Around ten years ago I was working for a pretty backwards IT department. We wrote and maintained an internally deployed call center application in Foxpro. We didn't use any source control. The shared libraries for the multiple, customer specific versions of the application were on a shared network drive. When you ran the build script, a new version of the application was instantly put on another shared drive and almost as quickly wound up on a phone agent's desktop.
Over a weekend, one of the lead developers decided that we should have some sort of source control. Rather than use any of the many mature (and free) versions of source control, he decided to write his own–in Foxpro of course. His version of source control simply made everything on the shared library drive read only. You then ran his program (named "vc") on some component and it would log that you had it checked out. When you checked it in, it made the shared version writable, copied your version over it, and logged that you checked it in. That's it. There was no tracking of revisions, no versioning, not much of anything really.
When the department finally decided that this solution wasn't good enough (a couple of years later) several people recommended using CVS. However, now that they were intent on improving their process, the management felt that CVS just wasn't good enough for our unique needs. Someone from outside the company sold them on using ClearCase at several thousand dollars per developer. Of course, we didn't use or need any of the supposed features of the product. In my eyes, ClearCase was/is no better than CVS. From the management point of view it was better because we theoretically got support, it better fit our "complicated" development process, and someone outside the company told them it was better.
New Company, Same Issues
A couple of jobs and many years later I found myself in a much bigger, more mature IT department. The new problem wasn't source control, it was the process. We were using a painful waterfall development process. The management over the IT organization decided we should switch to a more agile process.

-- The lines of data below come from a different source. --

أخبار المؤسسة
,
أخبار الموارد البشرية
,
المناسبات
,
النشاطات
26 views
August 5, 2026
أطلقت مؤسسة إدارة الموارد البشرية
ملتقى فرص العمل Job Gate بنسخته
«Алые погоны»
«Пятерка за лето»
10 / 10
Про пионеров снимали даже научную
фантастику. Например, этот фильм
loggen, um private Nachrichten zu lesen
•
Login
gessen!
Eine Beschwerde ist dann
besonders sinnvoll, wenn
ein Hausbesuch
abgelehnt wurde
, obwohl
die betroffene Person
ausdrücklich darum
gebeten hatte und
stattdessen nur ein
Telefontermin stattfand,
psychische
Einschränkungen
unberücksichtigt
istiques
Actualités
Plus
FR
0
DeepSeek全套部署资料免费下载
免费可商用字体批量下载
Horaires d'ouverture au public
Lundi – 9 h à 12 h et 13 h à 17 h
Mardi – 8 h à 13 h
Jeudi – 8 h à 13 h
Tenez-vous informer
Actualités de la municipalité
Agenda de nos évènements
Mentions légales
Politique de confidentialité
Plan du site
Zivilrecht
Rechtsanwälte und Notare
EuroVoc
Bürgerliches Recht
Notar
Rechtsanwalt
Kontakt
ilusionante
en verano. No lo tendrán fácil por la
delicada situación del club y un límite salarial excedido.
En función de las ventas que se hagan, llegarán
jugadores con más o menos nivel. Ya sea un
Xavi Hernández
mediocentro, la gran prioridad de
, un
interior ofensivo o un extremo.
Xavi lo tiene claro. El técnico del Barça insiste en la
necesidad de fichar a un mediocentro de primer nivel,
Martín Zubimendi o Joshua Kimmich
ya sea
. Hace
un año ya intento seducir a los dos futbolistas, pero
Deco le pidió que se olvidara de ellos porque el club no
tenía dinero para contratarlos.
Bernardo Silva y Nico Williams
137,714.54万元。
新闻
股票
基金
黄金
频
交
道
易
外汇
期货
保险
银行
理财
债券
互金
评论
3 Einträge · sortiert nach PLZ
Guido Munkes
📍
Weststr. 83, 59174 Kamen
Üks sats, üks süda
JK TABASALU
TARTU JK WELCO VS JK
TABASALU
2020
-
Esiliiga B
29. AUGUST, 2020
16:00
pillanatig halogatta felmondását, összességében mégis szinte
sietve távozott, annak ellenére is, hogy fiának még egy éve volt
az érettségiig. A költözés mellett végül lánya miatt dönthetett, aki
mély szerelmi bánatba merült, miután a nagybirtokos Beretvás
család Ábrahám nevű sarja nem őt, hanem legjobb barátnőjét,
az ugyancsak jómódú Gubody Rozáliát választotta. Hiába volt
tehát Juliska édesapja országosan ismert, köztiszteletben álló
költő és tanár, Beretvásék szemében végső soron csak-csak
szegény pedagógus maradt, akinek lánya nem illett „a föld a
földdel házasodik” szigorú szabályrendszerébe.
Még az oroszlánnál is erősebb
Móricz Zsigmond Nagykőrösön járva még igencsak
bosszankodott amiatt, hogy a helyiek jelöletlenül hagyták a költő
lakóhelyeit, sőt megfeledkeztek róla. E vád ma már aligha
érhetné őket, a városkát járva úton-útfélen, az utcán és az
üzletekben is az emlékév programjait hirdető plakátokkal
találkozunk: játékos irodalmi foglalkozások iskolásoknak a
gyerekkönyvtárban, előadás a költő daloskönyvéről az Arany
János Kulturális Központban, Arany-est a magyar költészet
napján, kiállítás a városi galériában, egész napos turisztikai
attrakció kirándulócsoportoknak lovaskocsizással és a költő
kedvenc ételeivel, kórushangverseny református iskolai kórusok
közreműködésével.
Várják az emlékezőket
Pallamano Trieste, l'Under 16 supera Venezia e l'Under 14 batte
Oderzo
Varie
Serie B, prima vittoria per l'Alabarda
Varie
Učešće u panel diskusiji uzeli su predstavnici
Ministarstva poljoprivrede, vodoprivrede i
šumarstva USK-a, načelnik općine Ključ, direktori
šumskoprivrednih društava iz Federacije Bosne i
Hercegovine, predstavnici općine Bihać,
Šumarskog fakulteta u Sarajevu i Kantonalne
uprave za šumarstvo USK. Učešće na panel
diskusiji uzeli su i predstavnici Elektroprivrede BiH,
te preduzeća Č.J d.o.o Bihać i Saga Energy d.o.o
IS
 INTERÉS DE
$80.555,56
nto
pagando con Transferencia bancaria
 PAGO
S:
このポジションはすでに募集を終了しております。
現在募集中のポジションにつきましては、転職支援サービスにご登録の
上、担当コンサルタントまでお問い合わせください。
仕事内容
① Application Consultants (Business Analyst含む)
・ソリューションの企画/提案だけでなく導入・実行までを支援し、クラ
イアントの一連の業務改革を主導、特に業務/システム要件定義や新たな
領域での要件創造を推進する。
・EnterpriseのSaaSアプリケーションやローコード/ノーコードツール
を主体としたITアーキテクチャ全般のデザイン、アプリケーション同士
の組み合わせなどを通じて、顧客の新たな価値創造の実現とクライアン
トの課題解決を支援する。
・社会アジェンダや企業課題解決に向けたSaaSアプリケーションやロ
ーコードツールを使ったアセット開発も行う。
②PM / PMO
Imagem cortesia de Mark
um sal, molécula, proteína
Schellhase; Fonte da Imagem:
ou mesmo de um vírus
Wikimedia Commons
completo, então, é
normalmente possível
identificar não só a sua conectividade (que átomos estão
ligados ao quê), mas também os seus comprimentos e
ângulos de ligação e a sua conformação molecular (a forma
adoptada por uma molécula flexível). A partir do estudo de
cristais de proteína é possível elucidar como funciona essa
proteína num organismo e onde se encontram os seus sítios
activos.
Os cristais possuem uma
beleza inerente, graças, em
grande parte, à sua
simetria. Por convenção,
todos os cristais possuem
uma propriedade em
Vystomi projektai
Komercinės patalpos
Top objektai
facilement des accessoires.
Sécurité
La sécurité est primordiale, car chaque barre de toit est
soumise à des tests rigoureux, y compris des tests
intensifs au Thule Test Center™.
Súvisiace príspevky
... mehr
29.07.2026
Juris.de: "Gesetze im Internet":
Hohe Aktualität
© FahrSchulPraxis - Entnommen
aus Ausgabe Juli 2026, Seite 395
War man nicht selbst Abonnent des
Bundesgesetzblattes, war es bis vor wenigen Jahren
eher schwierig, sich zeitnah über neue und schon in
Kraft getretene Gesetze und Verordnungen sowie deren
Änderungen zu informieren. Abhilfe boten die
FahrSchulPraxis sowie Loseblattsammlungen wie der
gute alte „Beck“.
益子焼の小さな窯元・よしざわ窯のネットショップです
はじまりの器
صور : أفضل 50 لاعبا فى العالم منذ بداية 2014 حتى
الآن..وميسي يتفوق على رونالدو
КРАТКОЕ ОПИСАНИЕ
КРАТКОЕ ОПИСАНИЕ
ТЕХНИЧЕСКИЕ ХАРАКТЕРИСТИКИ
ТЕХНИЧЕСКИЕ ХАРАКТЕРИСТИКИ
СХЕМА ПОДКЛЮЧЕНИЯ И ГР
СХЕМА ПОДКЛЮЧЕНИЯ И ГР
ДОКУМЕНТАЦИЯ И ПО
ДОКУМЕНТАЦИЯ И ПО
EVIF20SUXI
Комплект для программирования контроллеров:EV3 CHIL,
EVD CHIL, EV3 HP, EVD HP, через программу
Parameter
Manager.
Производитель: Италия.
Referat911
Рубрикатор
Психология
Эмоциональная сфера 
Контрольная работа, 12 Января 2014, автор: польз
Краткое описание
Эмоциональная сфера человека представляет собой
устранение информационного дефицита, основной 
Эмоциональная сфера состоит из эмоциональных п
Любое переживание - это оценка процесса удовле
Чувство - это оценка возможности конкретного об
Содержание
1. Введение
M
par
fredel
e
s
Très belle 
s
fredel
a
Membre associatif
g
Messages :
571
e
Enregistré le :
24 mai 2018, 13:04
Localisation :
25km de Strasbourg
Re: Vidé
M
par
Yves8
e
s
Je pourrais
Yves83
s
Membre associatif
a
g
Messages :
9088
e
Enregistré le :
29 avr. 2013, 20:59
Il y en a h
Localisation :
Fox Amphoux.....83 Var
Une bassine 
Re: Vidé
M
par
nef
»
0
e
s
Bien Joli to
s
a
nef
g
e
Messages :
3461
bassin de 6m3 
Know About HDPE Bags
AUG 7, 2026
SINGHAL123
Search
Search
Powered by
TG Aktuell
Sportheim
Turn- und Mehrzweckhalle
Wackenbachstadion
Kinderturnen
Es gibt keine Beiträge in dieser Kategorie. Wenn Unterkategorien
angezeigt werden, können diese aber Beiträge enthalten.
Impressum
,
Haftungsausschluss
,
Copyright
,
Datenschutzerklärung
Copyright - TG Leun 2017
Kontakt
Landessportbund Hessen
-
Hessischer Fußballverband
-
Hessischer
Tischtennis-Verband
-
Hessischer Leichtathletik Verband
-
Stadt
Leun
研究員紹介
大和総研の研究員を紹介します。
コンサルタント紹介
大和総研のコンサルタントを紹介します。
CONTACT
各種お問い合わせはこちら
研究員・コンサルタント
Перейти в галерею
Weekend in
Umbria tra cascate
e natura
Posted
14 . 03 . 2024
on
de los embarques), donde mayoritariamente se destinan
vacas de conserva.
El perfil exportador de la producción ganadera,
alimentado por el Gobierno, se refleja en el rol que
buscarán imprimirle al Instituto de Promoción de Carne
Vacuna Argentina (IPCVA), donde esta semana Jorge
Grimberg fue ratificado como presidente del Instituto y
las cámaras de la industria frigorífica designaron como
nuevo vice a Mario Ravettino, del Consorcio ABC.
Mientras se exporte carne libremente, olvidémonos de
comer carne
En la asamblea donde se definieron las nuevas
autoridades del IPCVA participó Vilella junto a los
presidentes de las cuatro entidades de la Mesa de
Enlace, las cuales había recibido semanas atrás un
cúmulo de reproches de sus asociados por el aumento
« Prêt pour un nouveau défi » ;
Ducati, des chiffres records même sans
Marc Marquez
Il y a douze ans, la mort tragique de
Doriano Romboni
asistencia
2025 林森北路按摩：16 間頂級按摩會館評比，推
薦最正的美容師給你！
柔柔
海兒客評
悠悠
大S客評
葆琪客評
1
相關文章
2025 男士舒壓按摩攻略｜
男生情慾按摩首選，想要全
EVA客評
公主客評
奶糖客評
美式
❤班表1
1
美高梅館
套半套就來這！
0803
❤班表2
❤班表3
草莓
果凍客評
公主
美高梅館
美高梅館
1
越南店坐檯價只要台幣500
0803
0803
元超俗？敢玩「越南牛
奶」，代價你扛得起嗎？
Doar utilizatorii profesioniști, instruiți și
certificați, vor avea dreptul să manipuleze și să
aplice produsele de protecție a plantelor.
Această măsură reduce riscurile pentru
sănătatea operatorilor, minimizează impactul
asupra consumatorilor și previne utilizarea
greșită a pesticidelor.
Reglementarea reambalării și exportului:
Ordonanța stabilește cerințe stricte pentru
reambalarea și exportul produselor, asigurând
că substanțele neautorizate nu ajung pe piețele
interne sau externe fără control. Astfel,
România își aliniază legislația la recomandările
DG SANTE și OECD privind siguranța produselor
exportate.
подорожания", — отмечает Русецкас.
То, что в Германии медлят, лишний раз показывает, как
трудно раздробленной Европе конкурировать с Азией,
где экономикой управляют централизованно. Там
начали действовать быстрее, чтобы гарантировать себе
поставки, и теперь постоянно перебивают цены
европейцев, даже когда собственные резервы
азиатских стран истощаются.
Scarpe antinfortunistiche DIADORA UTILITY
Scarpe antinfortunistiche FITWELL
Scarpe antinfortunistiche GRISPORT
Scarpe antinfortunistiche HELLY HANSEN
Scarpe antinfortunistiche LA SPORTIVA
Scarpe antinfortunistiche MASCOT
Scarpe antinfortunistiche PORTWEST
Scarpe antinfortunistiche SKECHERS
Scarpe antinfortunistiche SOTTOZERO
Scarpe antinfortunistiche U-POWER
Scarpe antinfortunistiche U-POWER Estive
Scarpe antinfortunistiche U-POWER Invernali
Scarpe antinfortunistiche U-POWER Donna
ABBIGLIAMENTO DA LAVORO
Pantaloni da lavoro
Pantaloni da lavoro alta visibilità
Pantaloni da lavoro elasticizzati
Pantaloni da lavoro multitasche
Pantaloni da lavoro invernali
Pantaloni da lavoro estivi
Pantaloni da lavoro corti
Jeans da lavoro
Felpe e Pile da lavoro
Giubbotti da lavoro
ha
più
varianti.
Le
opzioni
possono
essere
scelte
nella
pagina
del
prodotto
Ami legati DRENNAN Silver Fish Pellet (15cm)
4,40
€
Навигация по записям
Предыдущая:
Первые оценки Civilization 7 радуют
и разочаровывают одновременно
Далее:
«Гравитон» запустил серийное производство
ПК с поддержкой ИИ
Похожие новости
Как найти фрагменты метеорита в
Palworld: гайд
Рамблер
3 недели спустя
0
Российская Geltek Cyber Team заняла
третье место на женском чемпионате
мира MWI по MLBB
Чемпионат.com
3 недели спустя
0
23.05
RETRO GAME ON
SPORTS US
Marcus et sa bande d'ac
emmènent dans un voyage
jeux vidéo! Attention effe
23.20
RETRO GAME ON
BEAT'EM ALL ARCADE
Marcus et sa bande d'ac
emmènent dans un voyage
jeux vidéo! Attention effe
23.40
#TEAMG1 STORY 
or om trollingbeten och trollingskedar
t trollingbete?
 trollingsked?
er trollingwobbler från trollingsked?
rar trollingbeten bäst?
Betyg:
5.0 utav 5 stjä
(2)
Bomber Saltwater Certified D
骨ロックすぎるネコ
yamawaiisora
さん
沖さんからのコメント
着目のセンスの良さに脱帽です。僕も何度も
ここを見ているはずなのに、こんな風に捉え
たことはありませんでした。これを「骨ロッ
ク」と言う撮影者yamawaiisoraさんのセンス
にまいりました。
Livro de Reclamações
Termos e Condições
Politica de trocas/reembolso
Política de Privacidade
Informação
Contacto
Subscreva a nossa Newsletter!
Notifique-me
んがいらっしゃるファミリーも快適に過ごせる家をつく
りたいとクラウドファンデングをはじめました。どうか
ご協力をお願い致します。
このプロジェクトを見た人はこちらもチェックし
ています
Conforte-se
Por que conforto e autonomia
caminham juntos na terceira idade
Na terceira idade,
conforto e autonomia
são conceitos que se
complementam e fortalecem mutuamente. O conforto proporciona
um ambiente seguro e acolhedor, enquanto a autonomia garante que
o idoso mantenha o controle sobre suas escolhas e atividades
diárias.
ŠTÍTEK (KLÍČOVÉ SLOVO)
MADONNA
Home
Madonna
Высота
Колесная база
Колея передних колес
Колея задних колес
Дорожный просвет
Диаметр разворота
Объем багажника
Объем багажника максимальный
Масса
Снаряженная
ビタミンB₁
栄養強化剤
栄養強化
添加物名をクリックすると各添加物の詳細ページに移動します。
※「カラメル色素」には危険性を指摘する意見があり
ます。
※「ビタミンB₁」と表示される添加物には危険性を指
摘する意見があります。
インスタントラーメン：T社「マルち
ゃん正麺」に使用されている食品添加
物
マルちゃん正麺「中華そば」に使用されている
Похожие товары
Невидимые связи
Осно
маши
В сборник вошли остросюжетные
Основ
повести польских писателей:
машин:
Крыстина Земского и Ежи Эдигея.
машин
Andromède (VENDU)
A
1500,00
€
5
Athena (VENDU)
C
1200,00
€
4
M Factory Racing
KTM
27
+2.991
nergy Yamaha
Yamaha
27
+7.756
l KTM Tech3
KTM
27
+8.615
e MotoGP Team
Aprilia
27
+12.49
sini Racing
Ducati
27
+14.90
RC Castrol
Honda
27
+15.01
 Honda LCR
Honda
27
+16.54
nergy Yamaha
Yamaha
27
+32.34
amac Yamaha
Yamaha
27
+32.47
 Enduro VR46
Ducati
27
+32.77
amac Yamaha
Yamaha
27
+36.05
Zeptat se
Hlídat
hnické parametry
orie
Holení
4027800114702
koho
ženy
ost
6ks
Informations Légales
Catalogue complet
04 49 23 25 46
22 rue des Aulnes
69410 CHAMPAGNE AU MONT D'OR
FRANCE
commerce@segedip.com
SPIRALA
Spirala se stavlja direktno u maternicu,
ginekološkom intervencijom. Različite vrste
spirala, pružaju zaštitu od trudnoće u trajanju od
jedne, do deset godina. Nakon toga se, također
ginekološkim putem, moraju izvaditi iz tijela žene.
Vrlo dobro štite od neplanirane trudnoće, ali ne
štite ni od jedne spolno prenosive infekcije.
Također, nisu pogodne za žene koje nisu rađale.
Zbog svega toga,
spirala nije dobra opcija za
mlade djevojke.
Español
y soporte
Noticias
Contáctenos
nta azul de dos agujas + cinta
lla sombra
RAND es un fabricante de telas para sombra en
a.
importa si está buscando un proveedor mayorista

Most of the developers I worked with viewed this as a very positive change. Up to this point, all project management occurred in Microsoft Project and Word files. Now that we were changing things up, we could probably use a different set of planning tools. One of my co-workers (Matt Ray) had used XPlanner at a previous job and felt it was "good enough." Somewhere in the decision making process it was decided we'd have Rally come in and teach us how to be more agile. We were also going to use their project management tool to organize our tasks. Being well outside the decision making process on this, I'm not exactly sure how much money all of this cost us, but I suspect it was quite a bit. Was Rally's mentoring valuable? I think that it was, but I think that its primary value was that it is always easier to listen to someone from outside of your own company rather than your own people. Is Rally's tool better than XPlanner? I think it is a better overall tool, but it doesn't really do anything significantly better. XPlanner really is good enough for what we needed in my opinion.
The Tools Aren't the Thing
I'm now at another job in a relatively immature IT department. We've started using an agile development process and are using XPlanner to plan our stories and tasks for each iteration. A couple of days ago, during iteration planning, one of the developers was wondering if Rally's product had a feature they felt was missing from XPlanner. In this particular case, it didn't, but it made me think about peoples' love of tools.
It never seems to fail–an IT organization decides that they're doing something wrong and the solution is to pay someone from outside the company to tell them what expensive product will fix it. Usually these outsiders tell you what the more competent people in your organization already know. However, it gives the upper management great peace of mind to have someone that makes a living telling people how to do things give them the answer to their problems. I can almost understand this but it still baffles me that, if you believe you've hired good people, you aren't listening to them. The much stranger thing is that so many people are willing to go from using a bad solution to shelling out big money for a tool with a set of features and support options they'll never use. They're convinced that one of the major problems with their process isn't the process itself–it's the tools. The same thing happens with people on a personal level. I could get buff if I had a gym membership and I could get organized if I had a PDA. This is the easy "fix." Just buy a silver bullet to make the problem go away. People and organizations need to learn that they need to address the root of the problem first, usually with free tools that are "good enough" (if not outright better than their commercial counterparts). Once you do that, you're free to buy some tools to eek out a few extra points of efficiency if you still feel the need. But, most of what you need to do is purely behavioral and largely free to start solving–at least in terms of money.
I just saw another tool named ScrumWorks that apparently recently became free to registered users. If XPlanner doesn't do it for you, you might give this tool a whirl. I personally haven't looked at it very much.